- _INSTRUCTIONS FOR THE TASK_
Write out exactly, and only, the lines below from the line with "على التوالي مع العنصر المراد قياس تياره." through the line with "Bir Cevap Yaz"; pictures do not belong in the copy.

[Records drawn from a dataset]

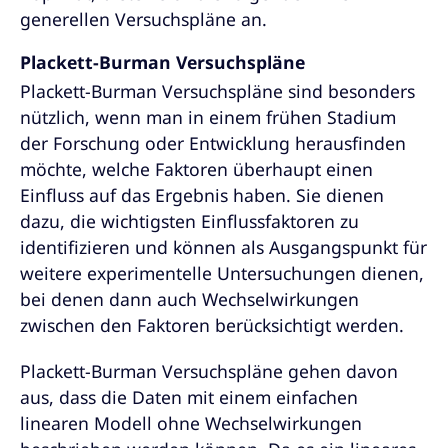
generellen Versuchspläne an.
Plackett-Burman Versuchspläne
Plackett-Burman Versuchspläne sind besonders
nützlich, wenn man in einem frühen Stadium
der Forschung oder Entwicklung herausfinden
möchte, welche Faktoren überhaupt einen
Einfluss auf das Ergebnis haben. Sie dienen
dazu, die wichtigsten Einflussfaktoren zu
identifizieren und können als Ausgangspunkt für
weitere experimentelle Untersuchungen dienen,
bei denen dann auch Wechselwirkungen
zwischen den Faktoren berücksichtigt werden.
Plackett-Burman Versuchspläne gehen davon
aus, dass die Daten mit einem einfachen
linearen Modell ohne Wechselwirkungen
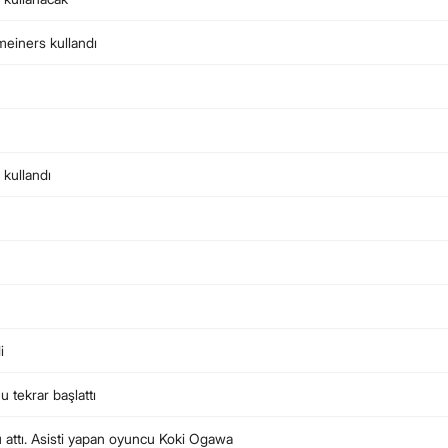
einers kullandı
kullandı
i
 tekrar başlattı
attı. Asisti yapan oyuncu Koki Ogawa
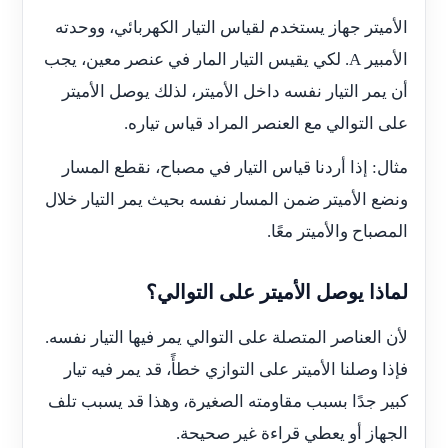
الأميتر جهاز يستخدم لقياس التيار الكهربائي، ووحدته
الأمبير
A
. لكي يقيس التيار المار في عنصر معين، يجب
أن يمر التيار نفسه داخل الأميتر، لذلك يوصل الأميتر
على التوالي مع العنصر المراد قياس تياره.
مثال: إذا أردنا قياس التيار في مصباح، نقطع المسار
ونضع الأميتر ضمن المسار نفسه بحيث يمر التيار خلال
المصباح والأميتر معًا.
لماذا يوصل الأميتر على التوالي؟
لأن العناصر المتصلة على التوالي يمر فيها التيار نفسه.
فإذا وصلنا الأميتر على التوازي خطأً، قد يمر فيه تيار
كبير جدًا بسبب مقاومته الصغيرة، وهذا قد يسبب تلف
الجهاز أو يعطي قراءة غير صحيحة.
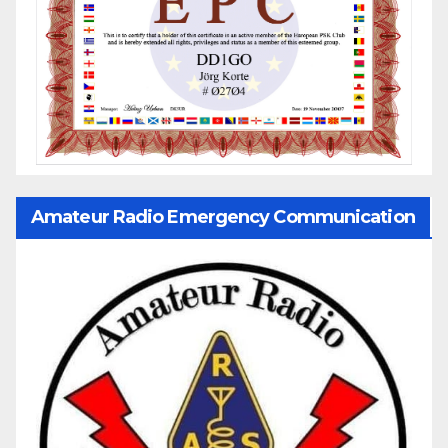
Amateur Radio Emergency Communication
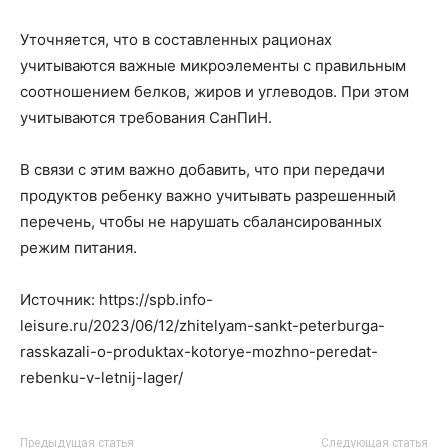
Уточняется, что в составленных рационах
учитываются важные микроэлементы с правильным
соотношением белков, жиров и углеводов. При этом
учитываются требования СанПиН.
В связи с этим важно добавить, что при передачи
продуктов ребенку важно учитывать разрешенный
перечень, чтобы не нарушать сбалансированных
режим питания.
Источник: https://spb.info-
leisure.ru/2023/06/12/zhitelyam-sankt-peterburga-
rasskazali-o-produktax-kotorye-mozhno-peredat-
rebenku-v-letnij-lager/
Предыдущая статья
Следующая статья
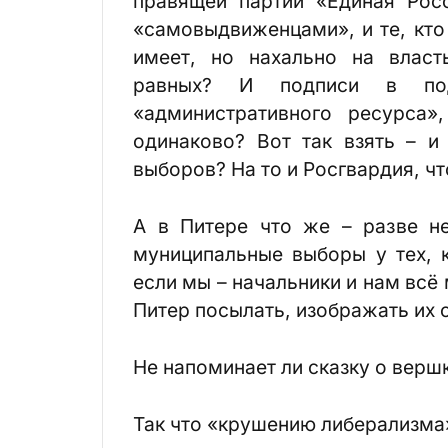
правящей партии «Единая Рос
«самовыдвиженцами», и те, кто
имеет, но нахально на власт
равных? И подписи в под
«административного ресурса
одинаково? Вот так взять – и
выборов? На то и Росгвардия, чт
А в Питере что же – разве н
муниципальные выборы у тех, к
если мы – начальники и нам вс
Питер посылать, изображать их
Не напоминает ли сказку о верш
Так что «крушению либерализма»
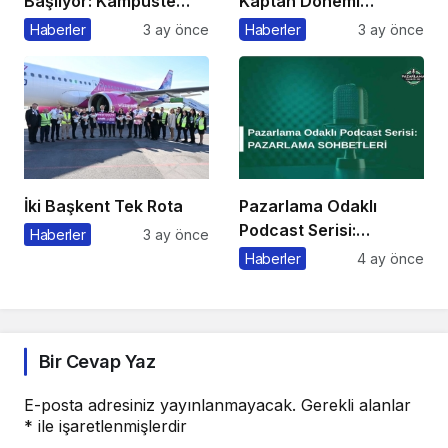
Başlıyor: Kampüste
Kaptan Dönemi
Bahar Festivali
Başlıyor
Haberler
3 ay önce
Haberler
3 ay önce
Kaçmaz!
İki Başkent Tek Rota
Pazarlama Odaklı
Podcast Serisi:
Haberler
3 ay önce
Pazarlama Sohbetleri
Haberler
4 ay önce
Bir Cevap Yaz
E-posta adresiniz yayınlanmayacak.
Gerekli alanlar
*
ile işaretlenmişlerdir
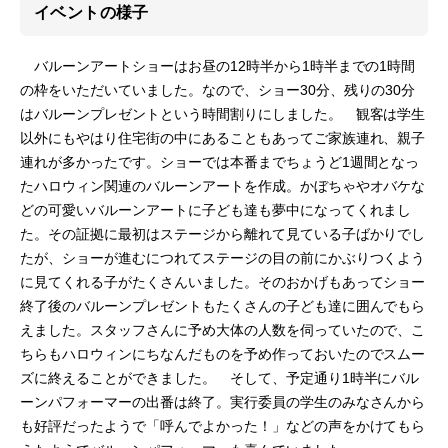
イベントの様子
バルーンアートショーはお昼の12時半から1時半までの1時間
の枠をいただいていました。なので、ショー30分、残りの30分
はバルーンプレゼントという時間割りにしました。 観客は学生
以外にもやはり住宅街の中にあることもあってご家族連れ、親子
連れが多かったです。ショーでは本番までちょうど1週間となっ
たハロウィン関連のバルーンアートを作成。かぼちゃやオバケな
どの可愛いバルーンアートに子ども達も夢中になってくれまし
た。その証拠に最初はステージから離れて見ている子ばかりでし
たが、ショーが進むにつれてステージの目の前にかぶりつくよう
に見てくれる子がたくさんいました。そのおかげもあってショー
終了後のバルーンプレゼントもたくさんの子ども達に囲んでもら
えました。スタッフさんに予め大体の人数を伺っていたので、こ
ちらもハロウィンにちなんだものを予め作っておいたのでスムー
ズに終えることができました。 そして、予定通り1時半にバル
ーンパフォーマーの出番は終了。実行委員の学生のみなさんから
も好評だったようで「呼んでよかった！」などの声をかけてもら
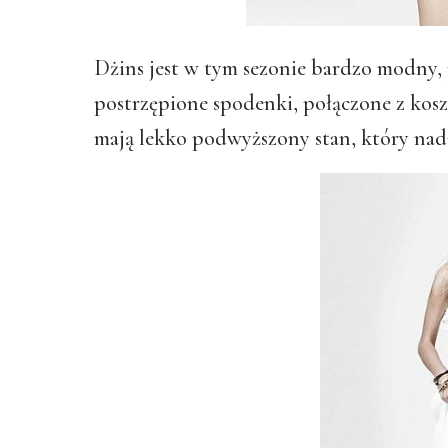
Dżins jest w tym sezonie bardzo modny,
postrzępione spodenki, połączone z kos
mają lekko podwyższony stan, który nada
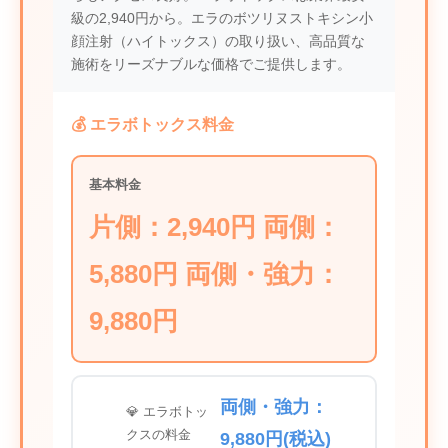
級の2,940円から。エラのボツリヌストキシン小
顔注射（ハイトックス）の取り扱い、高品質な
施術をリーズナブルな価格でご提供します。
💰 エラボトックス料金
基本料金
片側：2,940円 両側：
5,880円 両側・強力：
9,880円
両側・強力：
💎 エラボトッ
クスの料金
9,880円(税込)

- _RESPONSE TO THE TASK_
على التوالي مع العنصر المراد قياس تياره.
مثال: إذا أردنا قياس التيار في مصباح، نقطع المسار
ونضع الأميتر ضمن المسار نفسه بحيث يمر التيار خلال
المصباح والأميتر معًا.
لماذا يوصل الأميتر على التوالي؟
لأن العناصر المتصلة على التوالي يمر فيها التيار نفسه.
فإذا وصلنا الأميتر على التوازي خطأً، قد يمر فيه تيار
كبير جدًا بسبب مقاومته الصغيرة، وهذا قد يسبب تلف
الجهاز أو يعطي قراءة غير صحيحة.
Amateur Radio Emergency Communication
Уточняется, что в составленных рационах
учитываются важные микроэлементы с правильным
соотношением белков, жиров и углеводов. При этом
учитываются требования СанПиН.
В связи с этим важно добавить, что при передачи
продуктов ребенку важно учитывать разрешенный
перечень, чтобы не нарушать сбалансированных
режим питания.
Источник: https://spb.info-
leisure.ru/2023/06/12/zhitelyam-sankt-peterburga-
rasskazali-o-produktax-kotorye-mozhno-peredat-
rebenku-v-letnij-lager/
Предыдущая статья
Следующая статья
правящей партии «Единая Рос
«самовыдвиженцами», и те, кто
имеет, но нахально на власт
равных? И подписи в под
«административного ресурса
одинаково? Вот так взять – и
выборов? На то и Росгвардия, чт
А в Питере что же – разве н
муниципальные выборы у тех, к
если мы – начальники и нам вс
Питер посылать, изображать их
Не напоминает ли сказку о верш
Так что «крушению либерализма»
Başlıyor: Kampüste
Kaptan Dönemi
Bahar Festivali
Başlıyor
Haberler
3 ay önce
Haberler
3 ay önce
Kaçmaz!
İki Başkent Tek Rota
Pazarlama Odaklı
Podcast Serisi:
Haberler
3 ay önce
Pazarlama Sohbetleri
Haberler
4 ay önce
Bir Cevap Yaz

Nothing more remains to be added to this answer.